Task objective ::
Pick out every line in the items below that contains the word "scientific" and copy each one. Treat uppercase and lowercase as different.
--- BEGIN Data to process ---
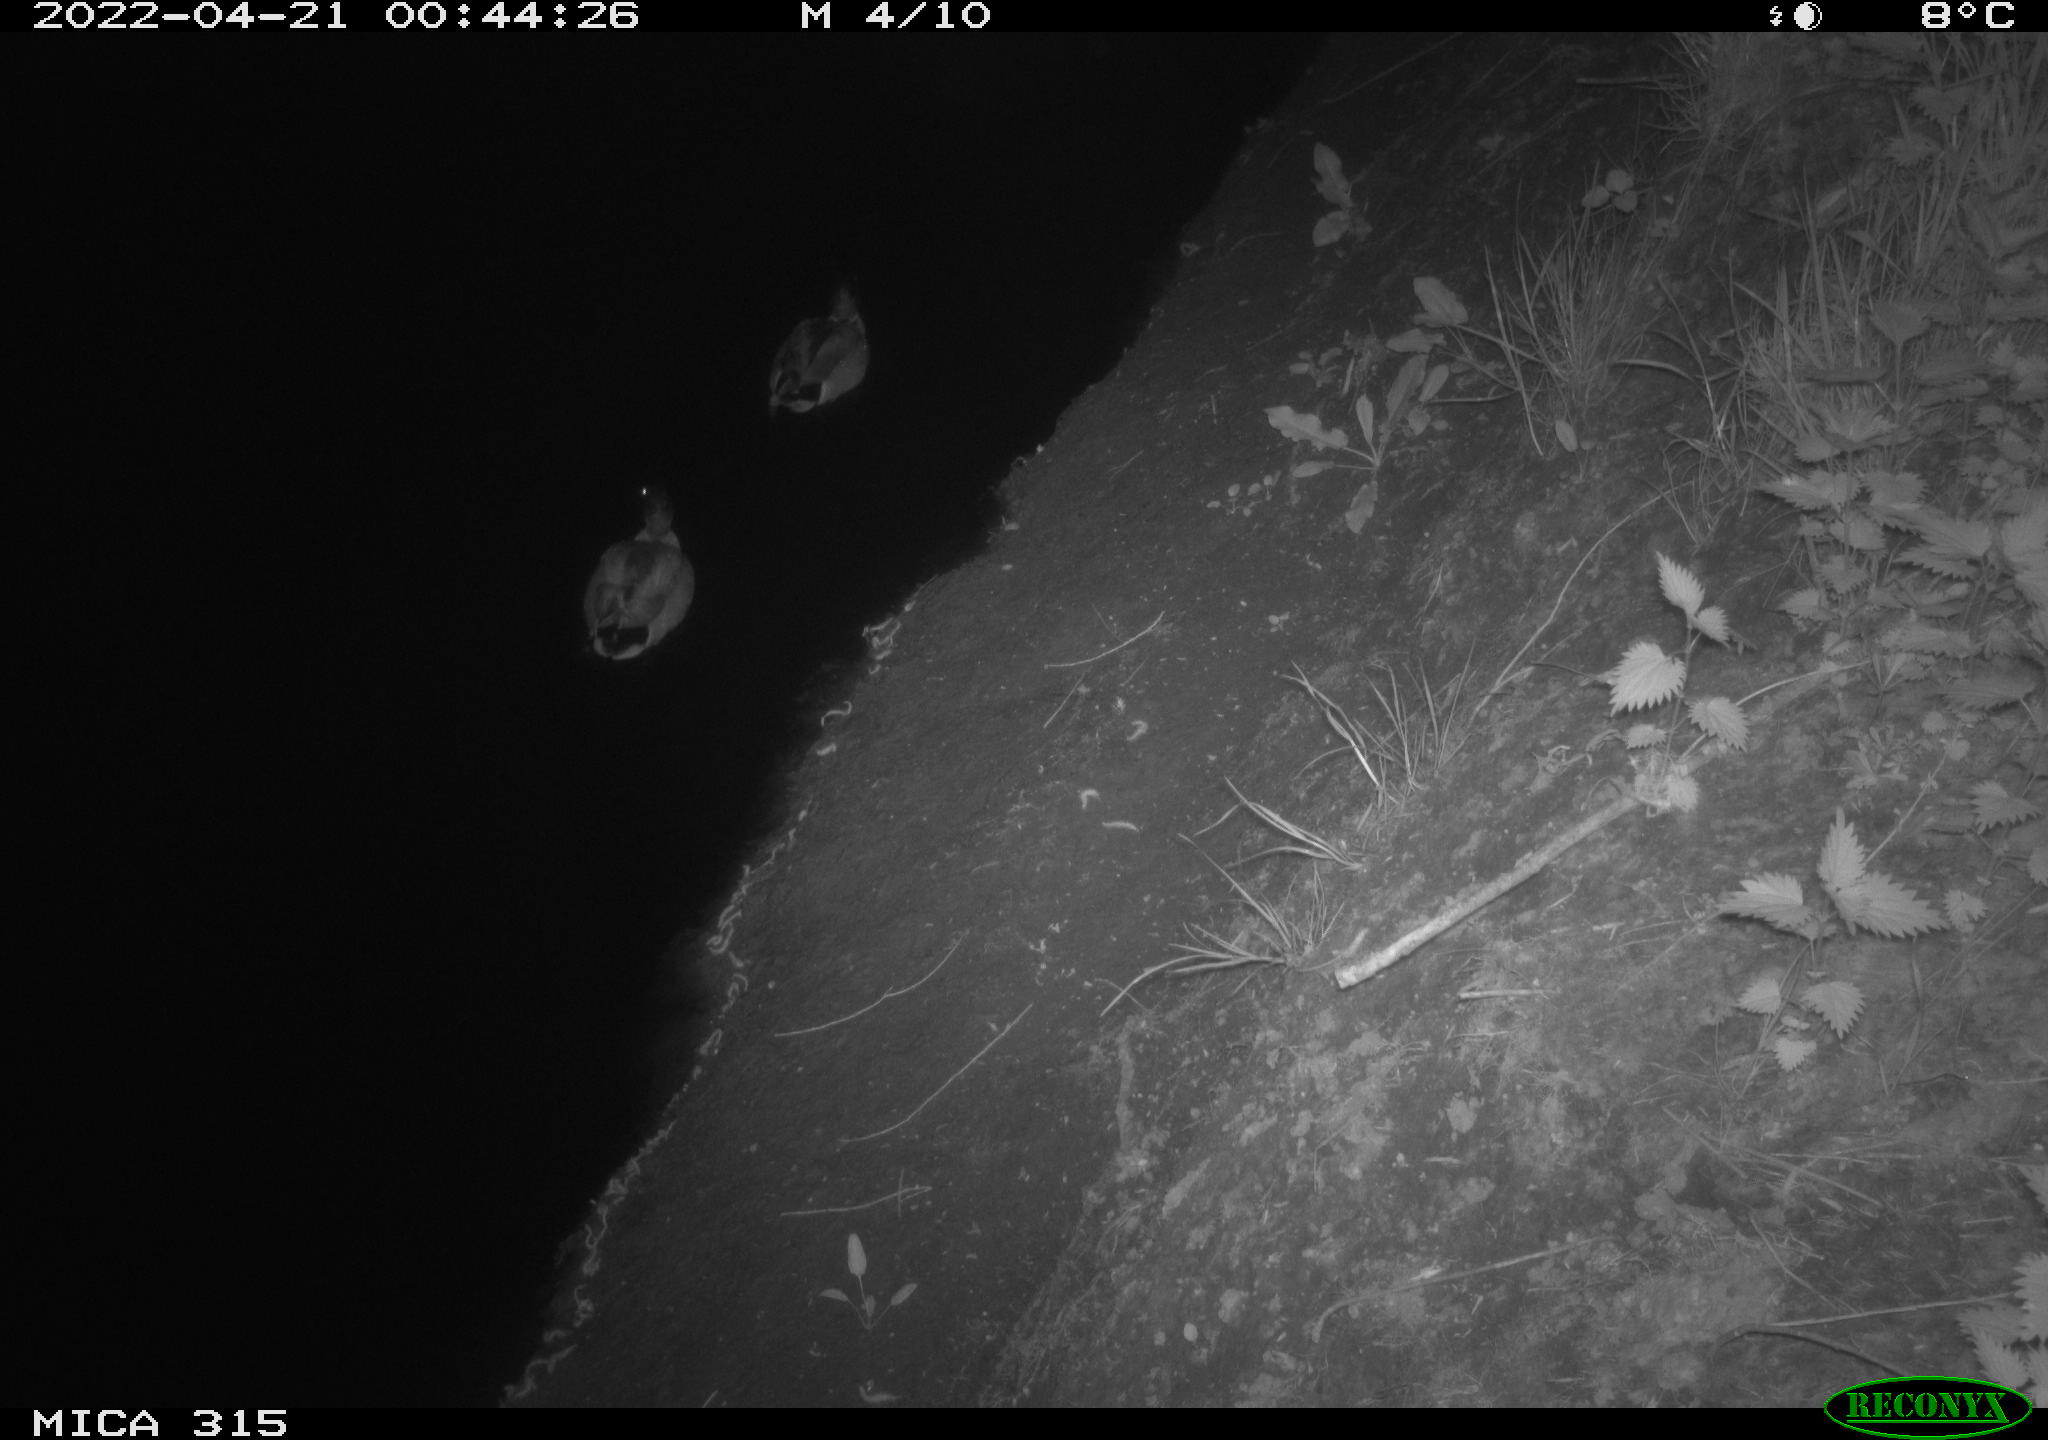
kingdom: Animalia
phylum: Chordata
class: Aves
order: Anseriformes
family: Anatidae
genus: Anas
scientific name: Anas platyrhynchos
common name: Mallard
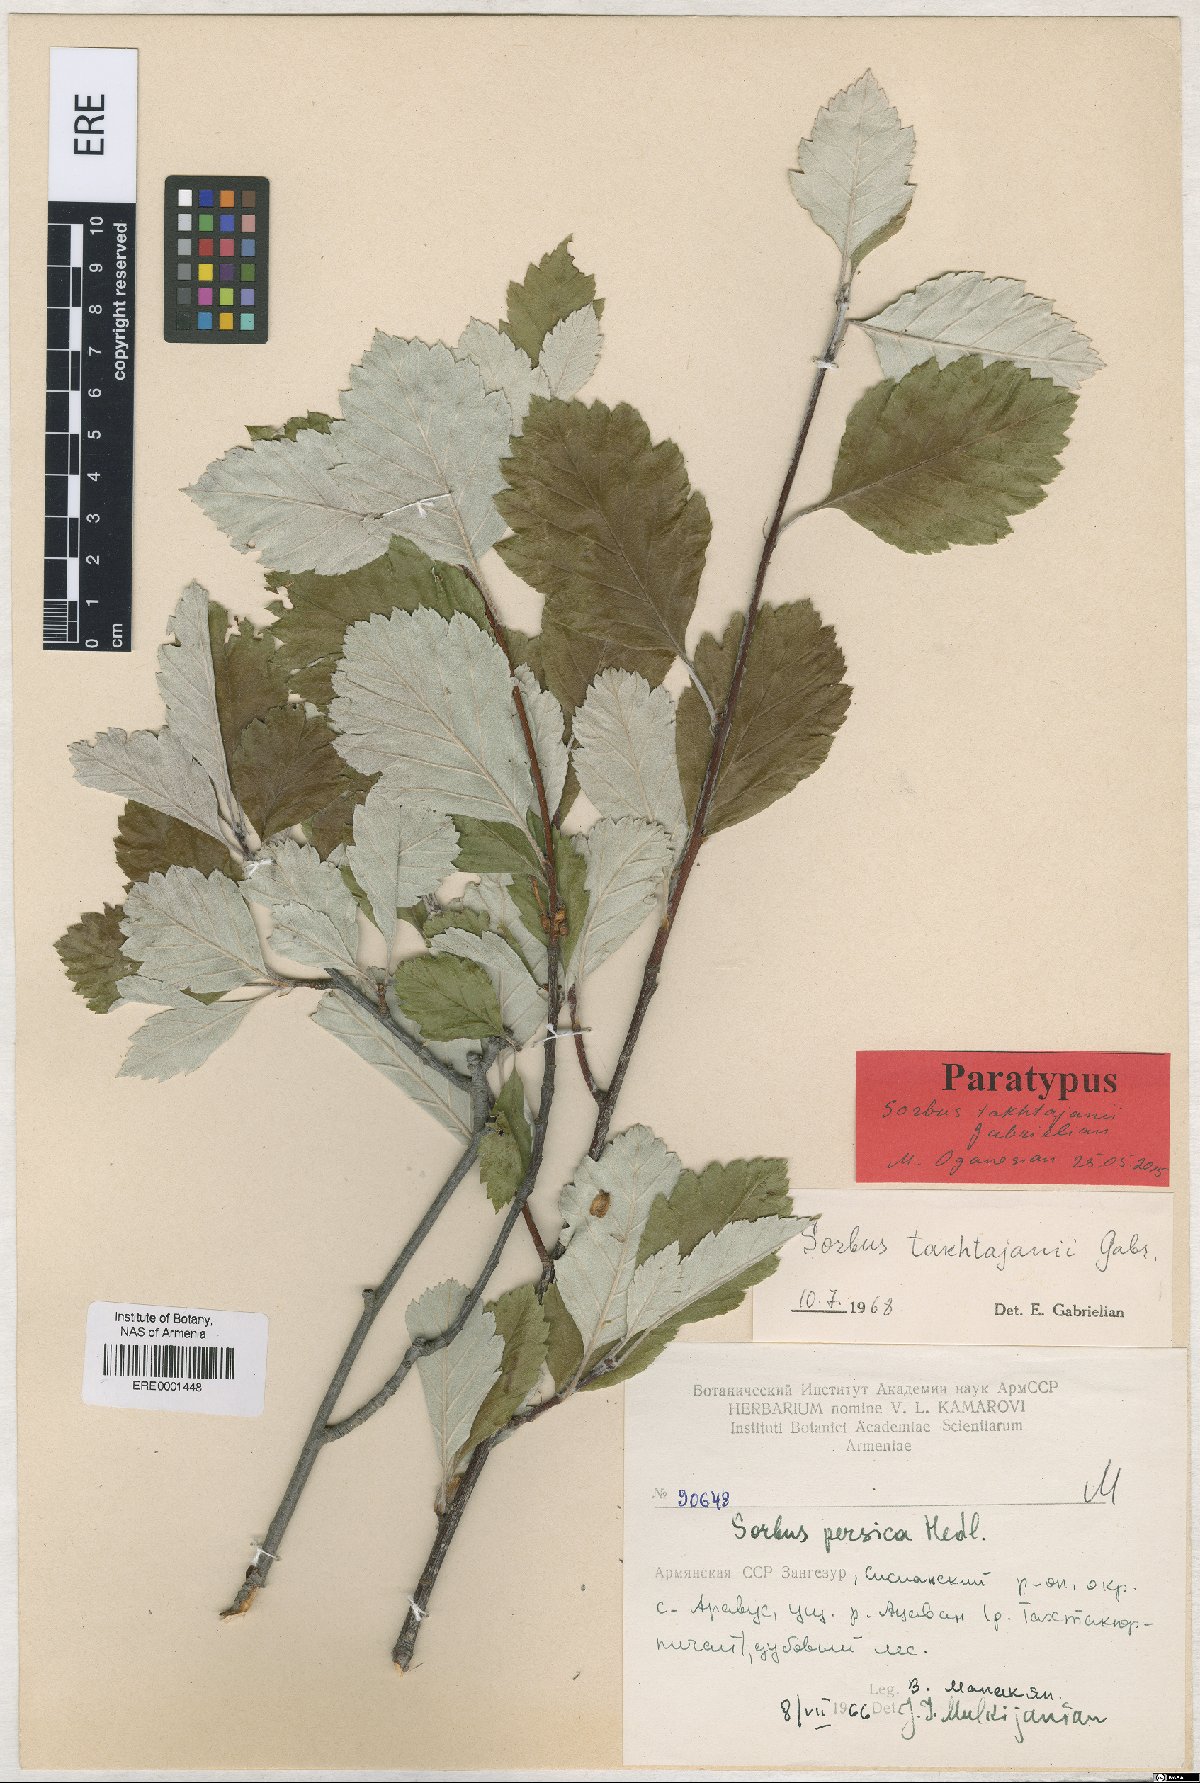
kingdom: Plantae
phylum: Tracheophyta
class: Magnoliopsida
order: Rosales
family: Rosaceae
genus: Hedlundia
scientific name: Hedlundia takhtajanii
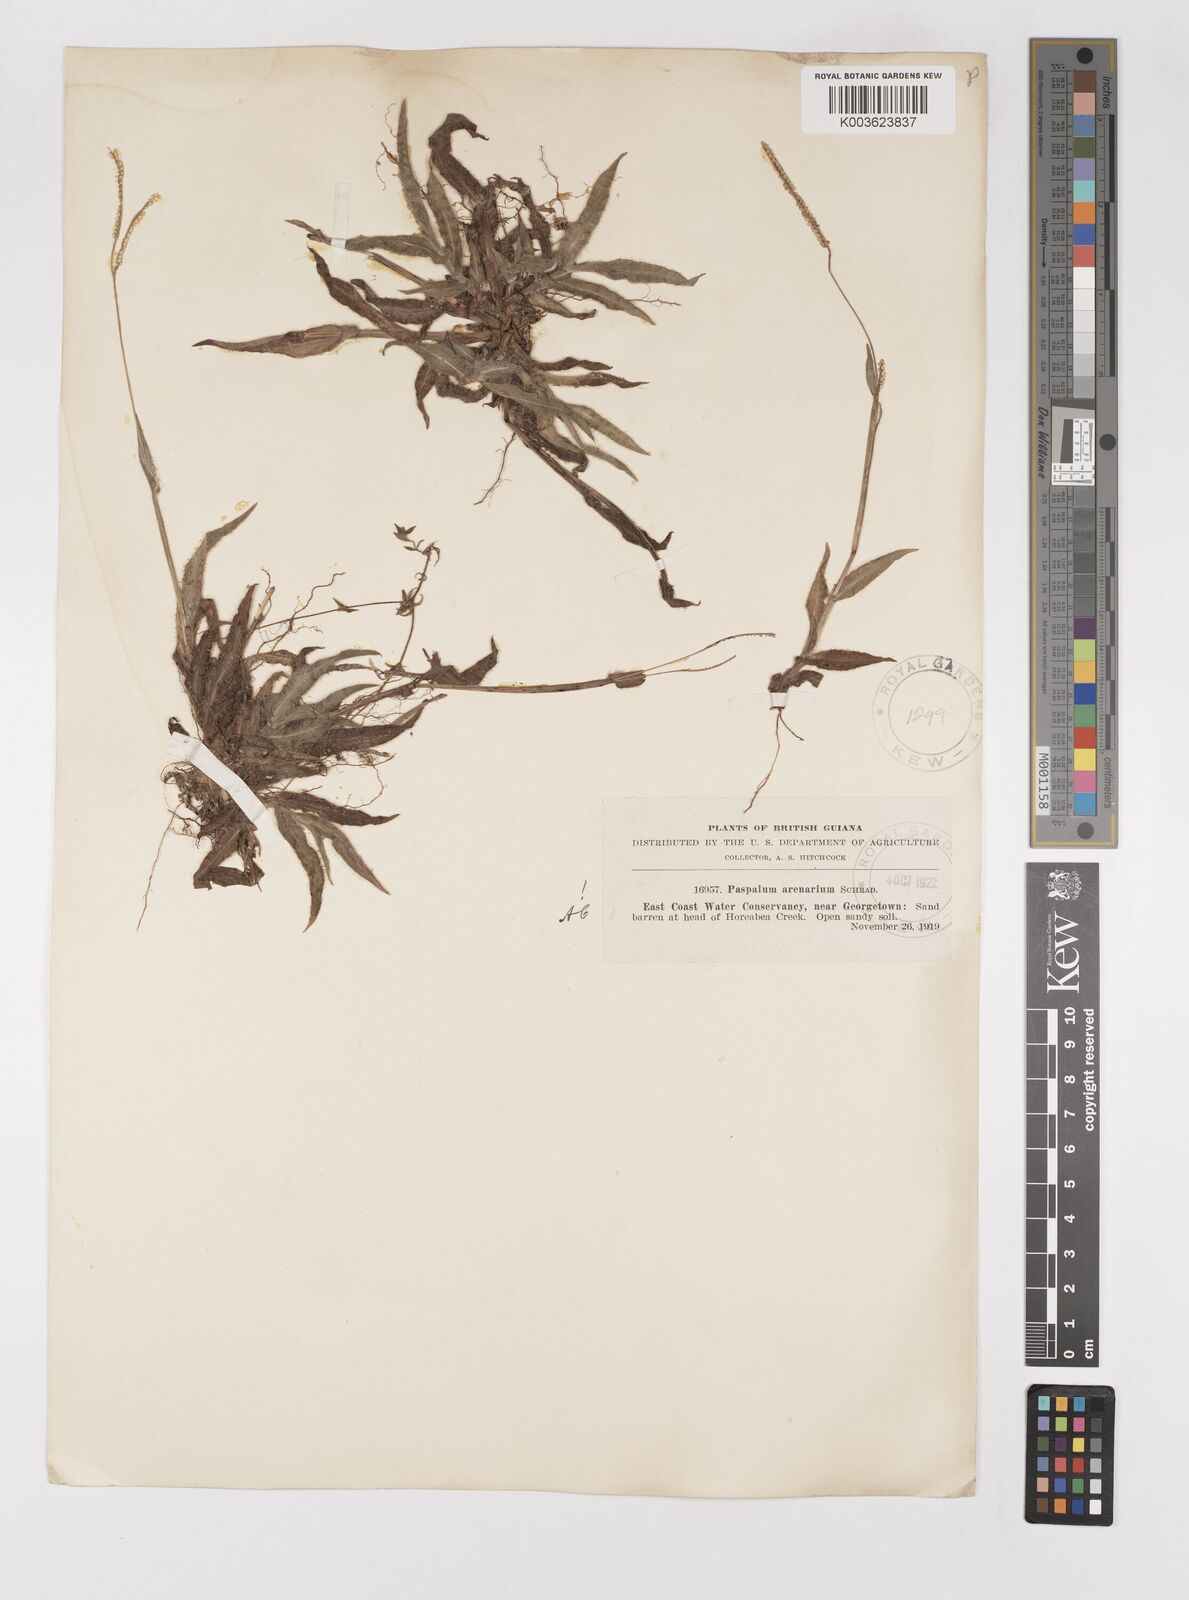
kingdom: Plantae
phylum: Tracheophyta
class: Liliopsida
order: Poales
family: Poaceae
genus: Paspalum
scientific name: Paspalum arenarium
--- END Data to process ---
Output for this exercise ::
scientific name: Anas platyrhynchos
scientific name: Hedlundia takhtajanii
scientific name: Paspalum arenarium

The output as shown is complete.